If \(0<a<1\) (so that \(\frac{1}{a}>1 ),\) we put

\[a^{r}=\left(\frac{1}{a}\right)^{-r} \text{ and } a^{-r}=\frac{1}{a^{r}},\]

where

\[\left(\frac{1}{a}\right)^{r}=\sup A_{1 / a, r},\]

as above.

Summing up, we have the following definitions.

Definition

Given \(a>0\) in a complete field \(F\), and \(r \in E^{1}\), we define the following.(i) If \(r>0\) and \(a>1\), then

\[a^{r}=\sup A_{a r}=\sup \left\{a^{x} | 0<x \leq r, x \text { rational }\right\}\]

(ii) If \(r>0\) and \(0<a<1\), then \(a^{r}=\frac{1}{(1 / a)^{r}}\), also written \((1 / a)^{-r}.\)

(iii) \(a^{-r}=1 / a^{r}\). (This defines powers with negative exponents as well.)

We also define \(0^{r}=0\) for any real \(r>0\), and \(a^{0}=1\) for any \(a \in F\), \(a \neq 0\); \(0^{0}\) remains undefined.
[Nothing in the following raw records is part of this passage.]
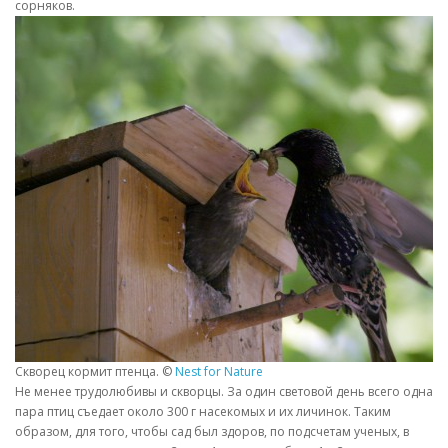
сорняков.
Скворец кормит птенца. ©
Nest for Nature
Не менее трудолюбивы и скворцы. За один световой день всего одна
пара птиц съедает около 300 г насекомых и их личинок. Таким
образом, для того, чтобы сад был здоров, по подсчетам ученых, в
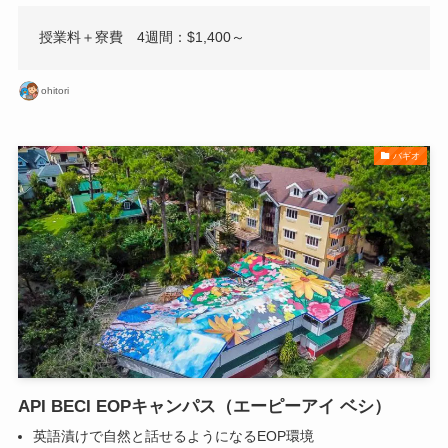
授業料＋寮費 4週間：$1,400～
ohitori
バギオ
API BECI EOPキャンパス（エーピーアイ ベシ）
英語漬けで自然と話せるようになるEOP環境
The power \(a^{r}\) is also defined if \(a<0\) and \(r\) is a rational \(\frac{m}{n}\) with \(n\) because \(a^{r}=\sqrt[n]{a^{m}}\) has sense in this case. (Why?) This does not work for other values of \(r\). Therefore, in general, we assume \(a>0\).

Again, it is easy to show that the formulas in (1) remain also valid for powers with real exponents (see Problems } 8-13 below), provided \(F\) is complete.